I make a lot of fresh sausage on a regular basis, but rarely do I make a dry cured fermented sausage. That’s primarily because I do not have a proper curing chamber that maintains a steady temperature and a high humidity level. Most amateur cooks who dabble with fermented sausages use an old fridge equipped with a humidifier for humidity. As my dear wife constantly reminds me, I already have too many hobbies and too many gadgets. So I do not think a suped-up curing fridge is in my near future. This recipe is courtesy of Jason Molinari from his great Cured Meats blog.

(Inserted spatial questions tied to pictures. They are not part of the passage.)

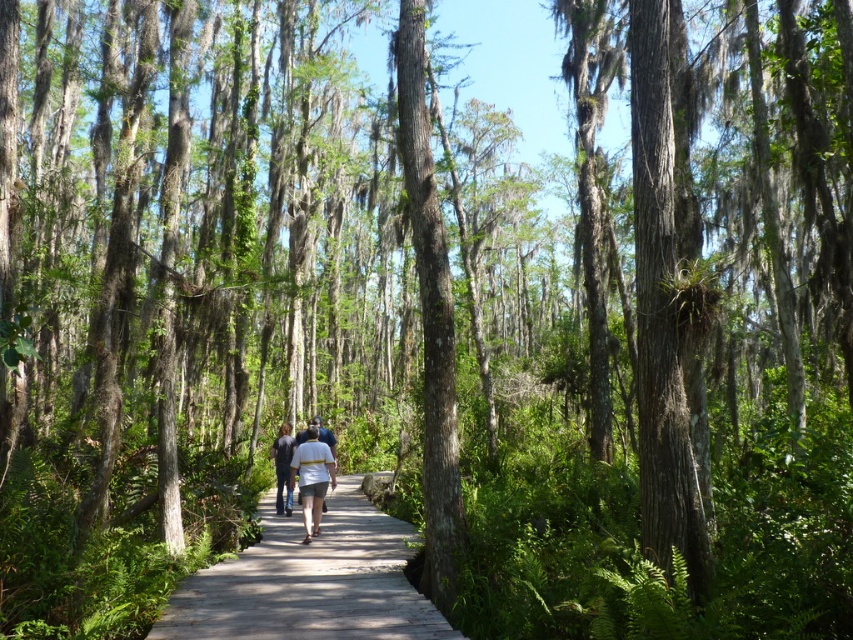
You are a hiker who wants to ensure their clothing items are properly arranged in their backpack. You have a white cotton shirt at center and dark blue jeans at center. Which clothing item is wider when laid flat?

The white cotton shirt at center is wider than the dark blue jeans at center.

You are standing on the wooden boardwalk at center and want to step down onto the dark blue jeans at center. Is the boardwalk higher than the jeans?

The wooden boardwalk at center has a greater height compared to dark blue jeans at center, so yes, the boardwalk is higher than the jeans.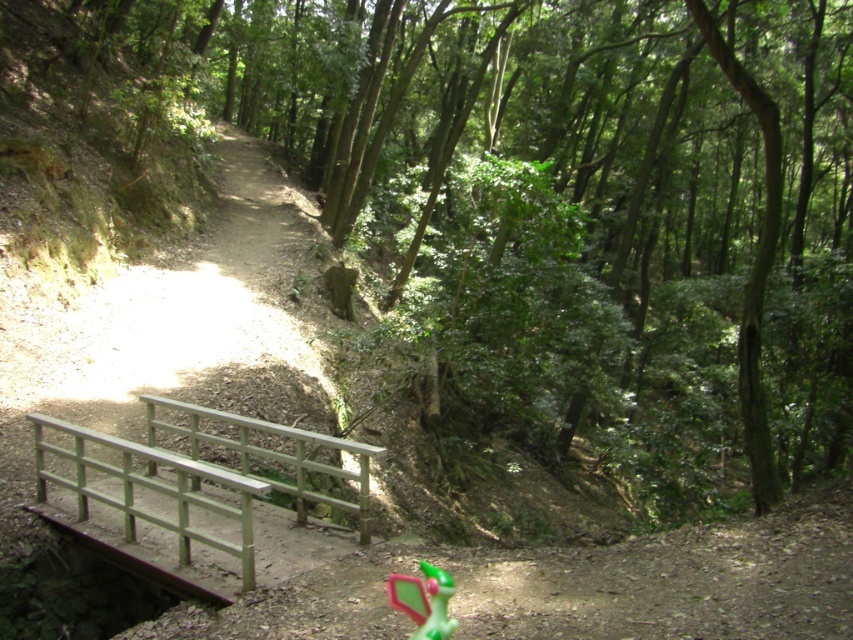
Does wooden bridge at lower left come behind green matte toy at lower center?

That is True.

Does point (64, 472) come farther from viewer compared to point (432, 589)?

Yes.

What do you see at coordinates (202, 404) in the screenshot?
I see `wooden bridge at lower left` at bounding box center [202, 404].

Find the location of a particular element. This screenshot has width=853, height=640. wooden bridge at lower left is located at coordinates (202, 404).

Who is positioned more to the left, wooden bridge at lower left or green painted wood rail at lower center?

Positioned to the left is wooden bridge at lower left.

Is point (183, 467) behind point (141, 483)?

No, (183, 467) is in front of (141, 483).

Identify the location of wooden bridge at lower left. (202, 404).

Is green painted wood rail at lower center closer to the viewer compared to green matte toy at lower center?

No, green painted wood rail at lower center is further to the viewer.

Which of these two, green painted wood rail at lower center or green matte toy at lower center, stands taller?

With more height is green painted wood rail at lower center.

Locate an element on the screen. The image size is (853, 640). green painted wood rail at lower center is located at coordinates (198, 476).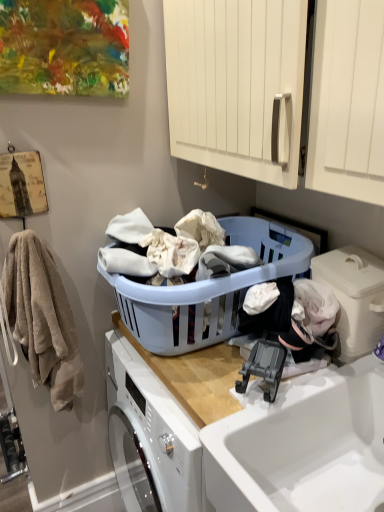
Question: Can you confirm if beige soft towel at left is smaller than white glossy sink at lower right?

Choices:
 (A) yes
 (B) no

Answer: (A)

Question: From a real-world perspective, is beige soft towel at left under white glossy sink at lower right?

Choices:
 (A) no
 (B) yes

Answer: (A)

Question: Is beige soft towel at left taller than white glossy sink at lower right?

Choices:
 (A) yes
 (B) no

Answer: (A)

Question: From a real-world perspective, is beige soft towel at left physically above white glossy sink at lower right?

Choices:
 (A) yes
 (B) no

Answer: (A)

Question: From the image's perspective, would you say beige soft towel at left is shown under white glossy sink at lower right?

Choices:
 (A) yes
 (B) no

Answer: (B)

Question: Can you confirm if beige soft towel at left is bigger than white glossy sink at lower right?

Choices:
 (A) yes
 (B) no

Answer: (B)

Question: Considering the relative positions of white plastic container at lower right and light blue plastic laundry basket at center in the image provided, is white plastic container at lower right to the right of light blue plastic laundry basket at center from the viewer's perspective?

Choices:
 (A) yes
 (B) no

Answer: (A)

Question: Can you confirm if white plastic container at lower right is thinner than light blue plastic laundry basket at center?

Choices:
 (A) no
 (B) yes

Answer: (B)

Question: Considering the relative positions of white plastic container at lower right and light blue plastic laundry basket at center in the image provided, is white plastic container at lower right to the left of light blue plastic laundry basket at center from the viewer's perspective?

Choices:
 (A) no
 (B) yes

Answer: (A)

Question: Does white plastic container at lower right touch light blue plastic laundry basket at center?

Choices:
 (A) no
 (B) yes

Answer: (A)

Question: From a real-world perspective, is white plastic container at lower right positioned over light blue plastic laundry basket at center based on gravity?

Choices:
 (A) yes
 (B) no

Answer: (A)

Question: Does white plastic container at lower right have a larger size compared to light blue plastic laundry basket at center?

Choices:
 (A) yes
 (B) no

Answer: (B)

Question: Is beige soft towel at left to the left of white plastic container at lower right from the viewer's perspective?

Choices:
 (A) yes
 (B) no

Answer: (A)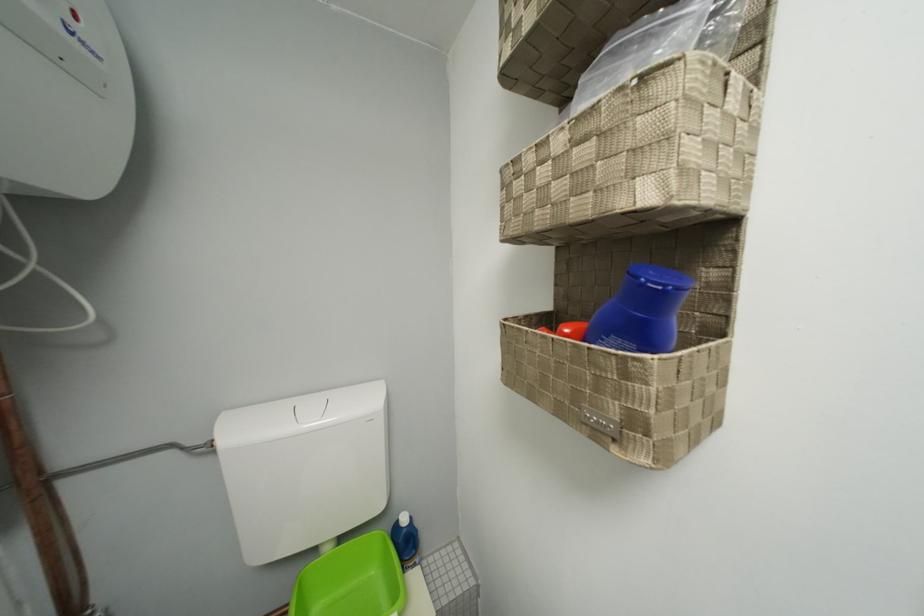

The idea behind making fermented sausages is not that different than making beer or even bread. You mix the meat with spices and any other flavorings, then you add a “starter” and mix well. The starter is analogous to the yeast added to wort to make beer. It’s a live culture that can be bought online from sausage making suppliers. The mixture is stuffed into casings and allowed to ferment at about 70 F. During that time the starter culture grows and in the process makes the mixture acidic. This gives the salami the characteristic tangy flavor and the acidity controls the growth of any undesirable bacteria. Nex,t the sausages need to sit in the curing chamber to dry evenly and age. Ideally they need be at 55 F or so and the humidity should be about 65%. Lacking a curing chamber, I had the sausages in my garage fridge. The temperature in there is much lower (need to keep my beer cold afterall) and I control the humidity around the sausages by using a large (2.5 gallon) plastic ziploc bag. When the sausages loose about 25-30% of their original weight, they are ready to eat.
These came out perfect, with a nice tight texture and no air pockets. The flavor was tangy and porky with not too much garlic or spice. I need to make more salami!